# Data access and discovery

## Authors & Contributors

### Authors

- Pier Lorenzo Marasco, Ispra (Italy), [@pl-marasco](https://github.com/pl-marasco)
- Alejandro Coca-Castro, The Alan Turing Institute (United Kingdom), [@acocac](https://github.com/acocac)

### Contributors
- Tina Odaka, Ifremer (France), [@tinaok](https://github.com/tinaok)

<div class="alert alert-info">
    <i class="fa-question-circle fa" style="font-size: 22px;color:#666;"></i> <b>Overview</b>
    <br>
    <br>
    <b>Questions</b>
    <ul>
        <li>How to access online (remote) datasets?</li>
        <li>How to discover online geoscience data?</li>
        <li>What is openeo?</li>
        <li>What is stac?</li>
        <li>What is Analysis Ready, cloud optimized data (ARCO)?</li>
        <li>What is pangeo-forge?</li>
    </ul>
    <b>Objectives</b>
    <ul>
        <li>Learn to access datasets from online object storage</li>
        <li>Learn about online catalogs</li>
        <li>Learn about openeo</li>
        <li>Learn about stac</li>
        <li>Learn about Analysis Cloud Optimized data (ARCO)</li>
        <li>Learnn about Pangeo Forge initiative</li>
    </ul>
</div>

## Context


We will be using Long Term Statistics (1999-2019) product provided by the [Copernicus Global Land Service over Lombardia](https://land.copernicus.eu/global/index.html) and access them through [S3-comptabile storage](https://en.wikipedia.org/wiki/Amazon_S3) ([OpenStack Object Storage "Swift")](https://wiki.openstack.org/wiki/Swift) and [openeo]() [Sentinel-2 Cloud-Optimised Dataset](https://registry.opendata.aws/sentinel-2-l2a-cogs/) online through [STAC](https://stacspec.org/en).

### Data

This episode we will use data available online or that has been prepared and stored in Zenodo.

## Setup

This episode uses the following Python packages:

- xarray
- netcdf4
- h5netcdf
- wget
- numpy
- s3fs

Please install these packages if not already available in your Python environment.

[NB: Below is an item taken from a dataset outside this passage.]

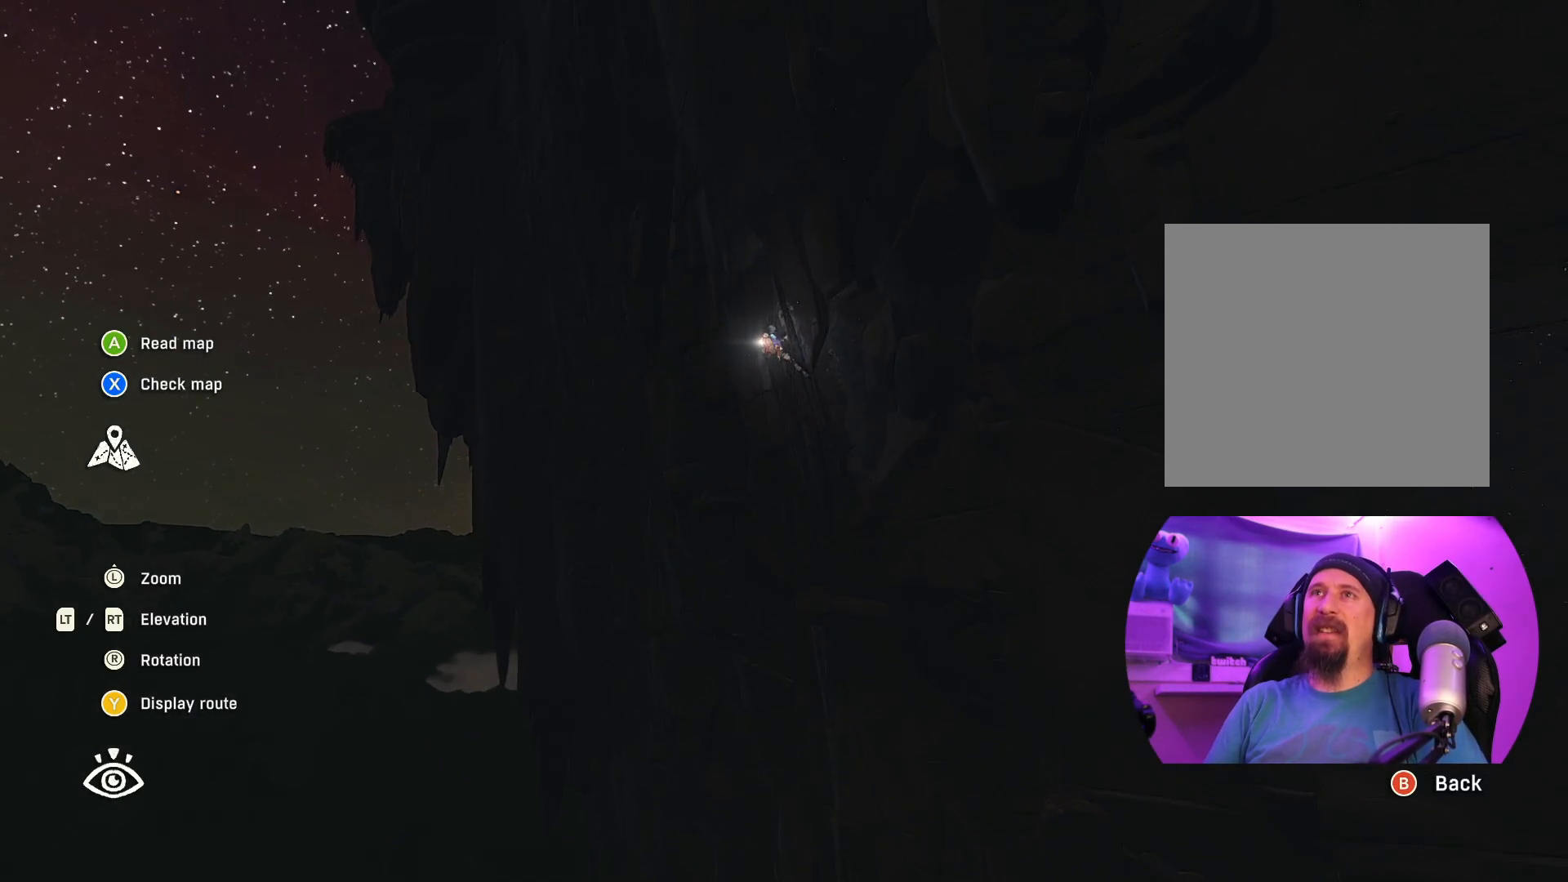
{"dt_ms": 500, "buttons": [], "left_stick": "center", "right_stick": "center", "events": []}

Below, we only install packages that are not available in the EGI-ACE EOSC deployment of Pangeo for the FOSS4G course.

### Packages

In this episode, Python packages are imported when we start to use them. However, for best software practices, we recommend you to install and import all the necessary libraries at the top of your Jupyter notebook.

## Introduction to the Long Term statistics
CGLS LTS are computed over a time span of 20 years aggregated over each 10 days period (month/01,month/11, month/21). For each date the long term minimum, maximum, mean, median and standard deviation are computed.

### S3-compatible Object Storage to access online data

Up to now we downloaded data locally and then open the downloaded file with Xarray `open_dataset`. Each attendee downloaded a local copy locally. When willing to manipulate large amount of data, this approach is not optimal (requires a lot of unecessary local downloads). Sharing data online as Object Storage allows for data sharing and access to much larger amount of data.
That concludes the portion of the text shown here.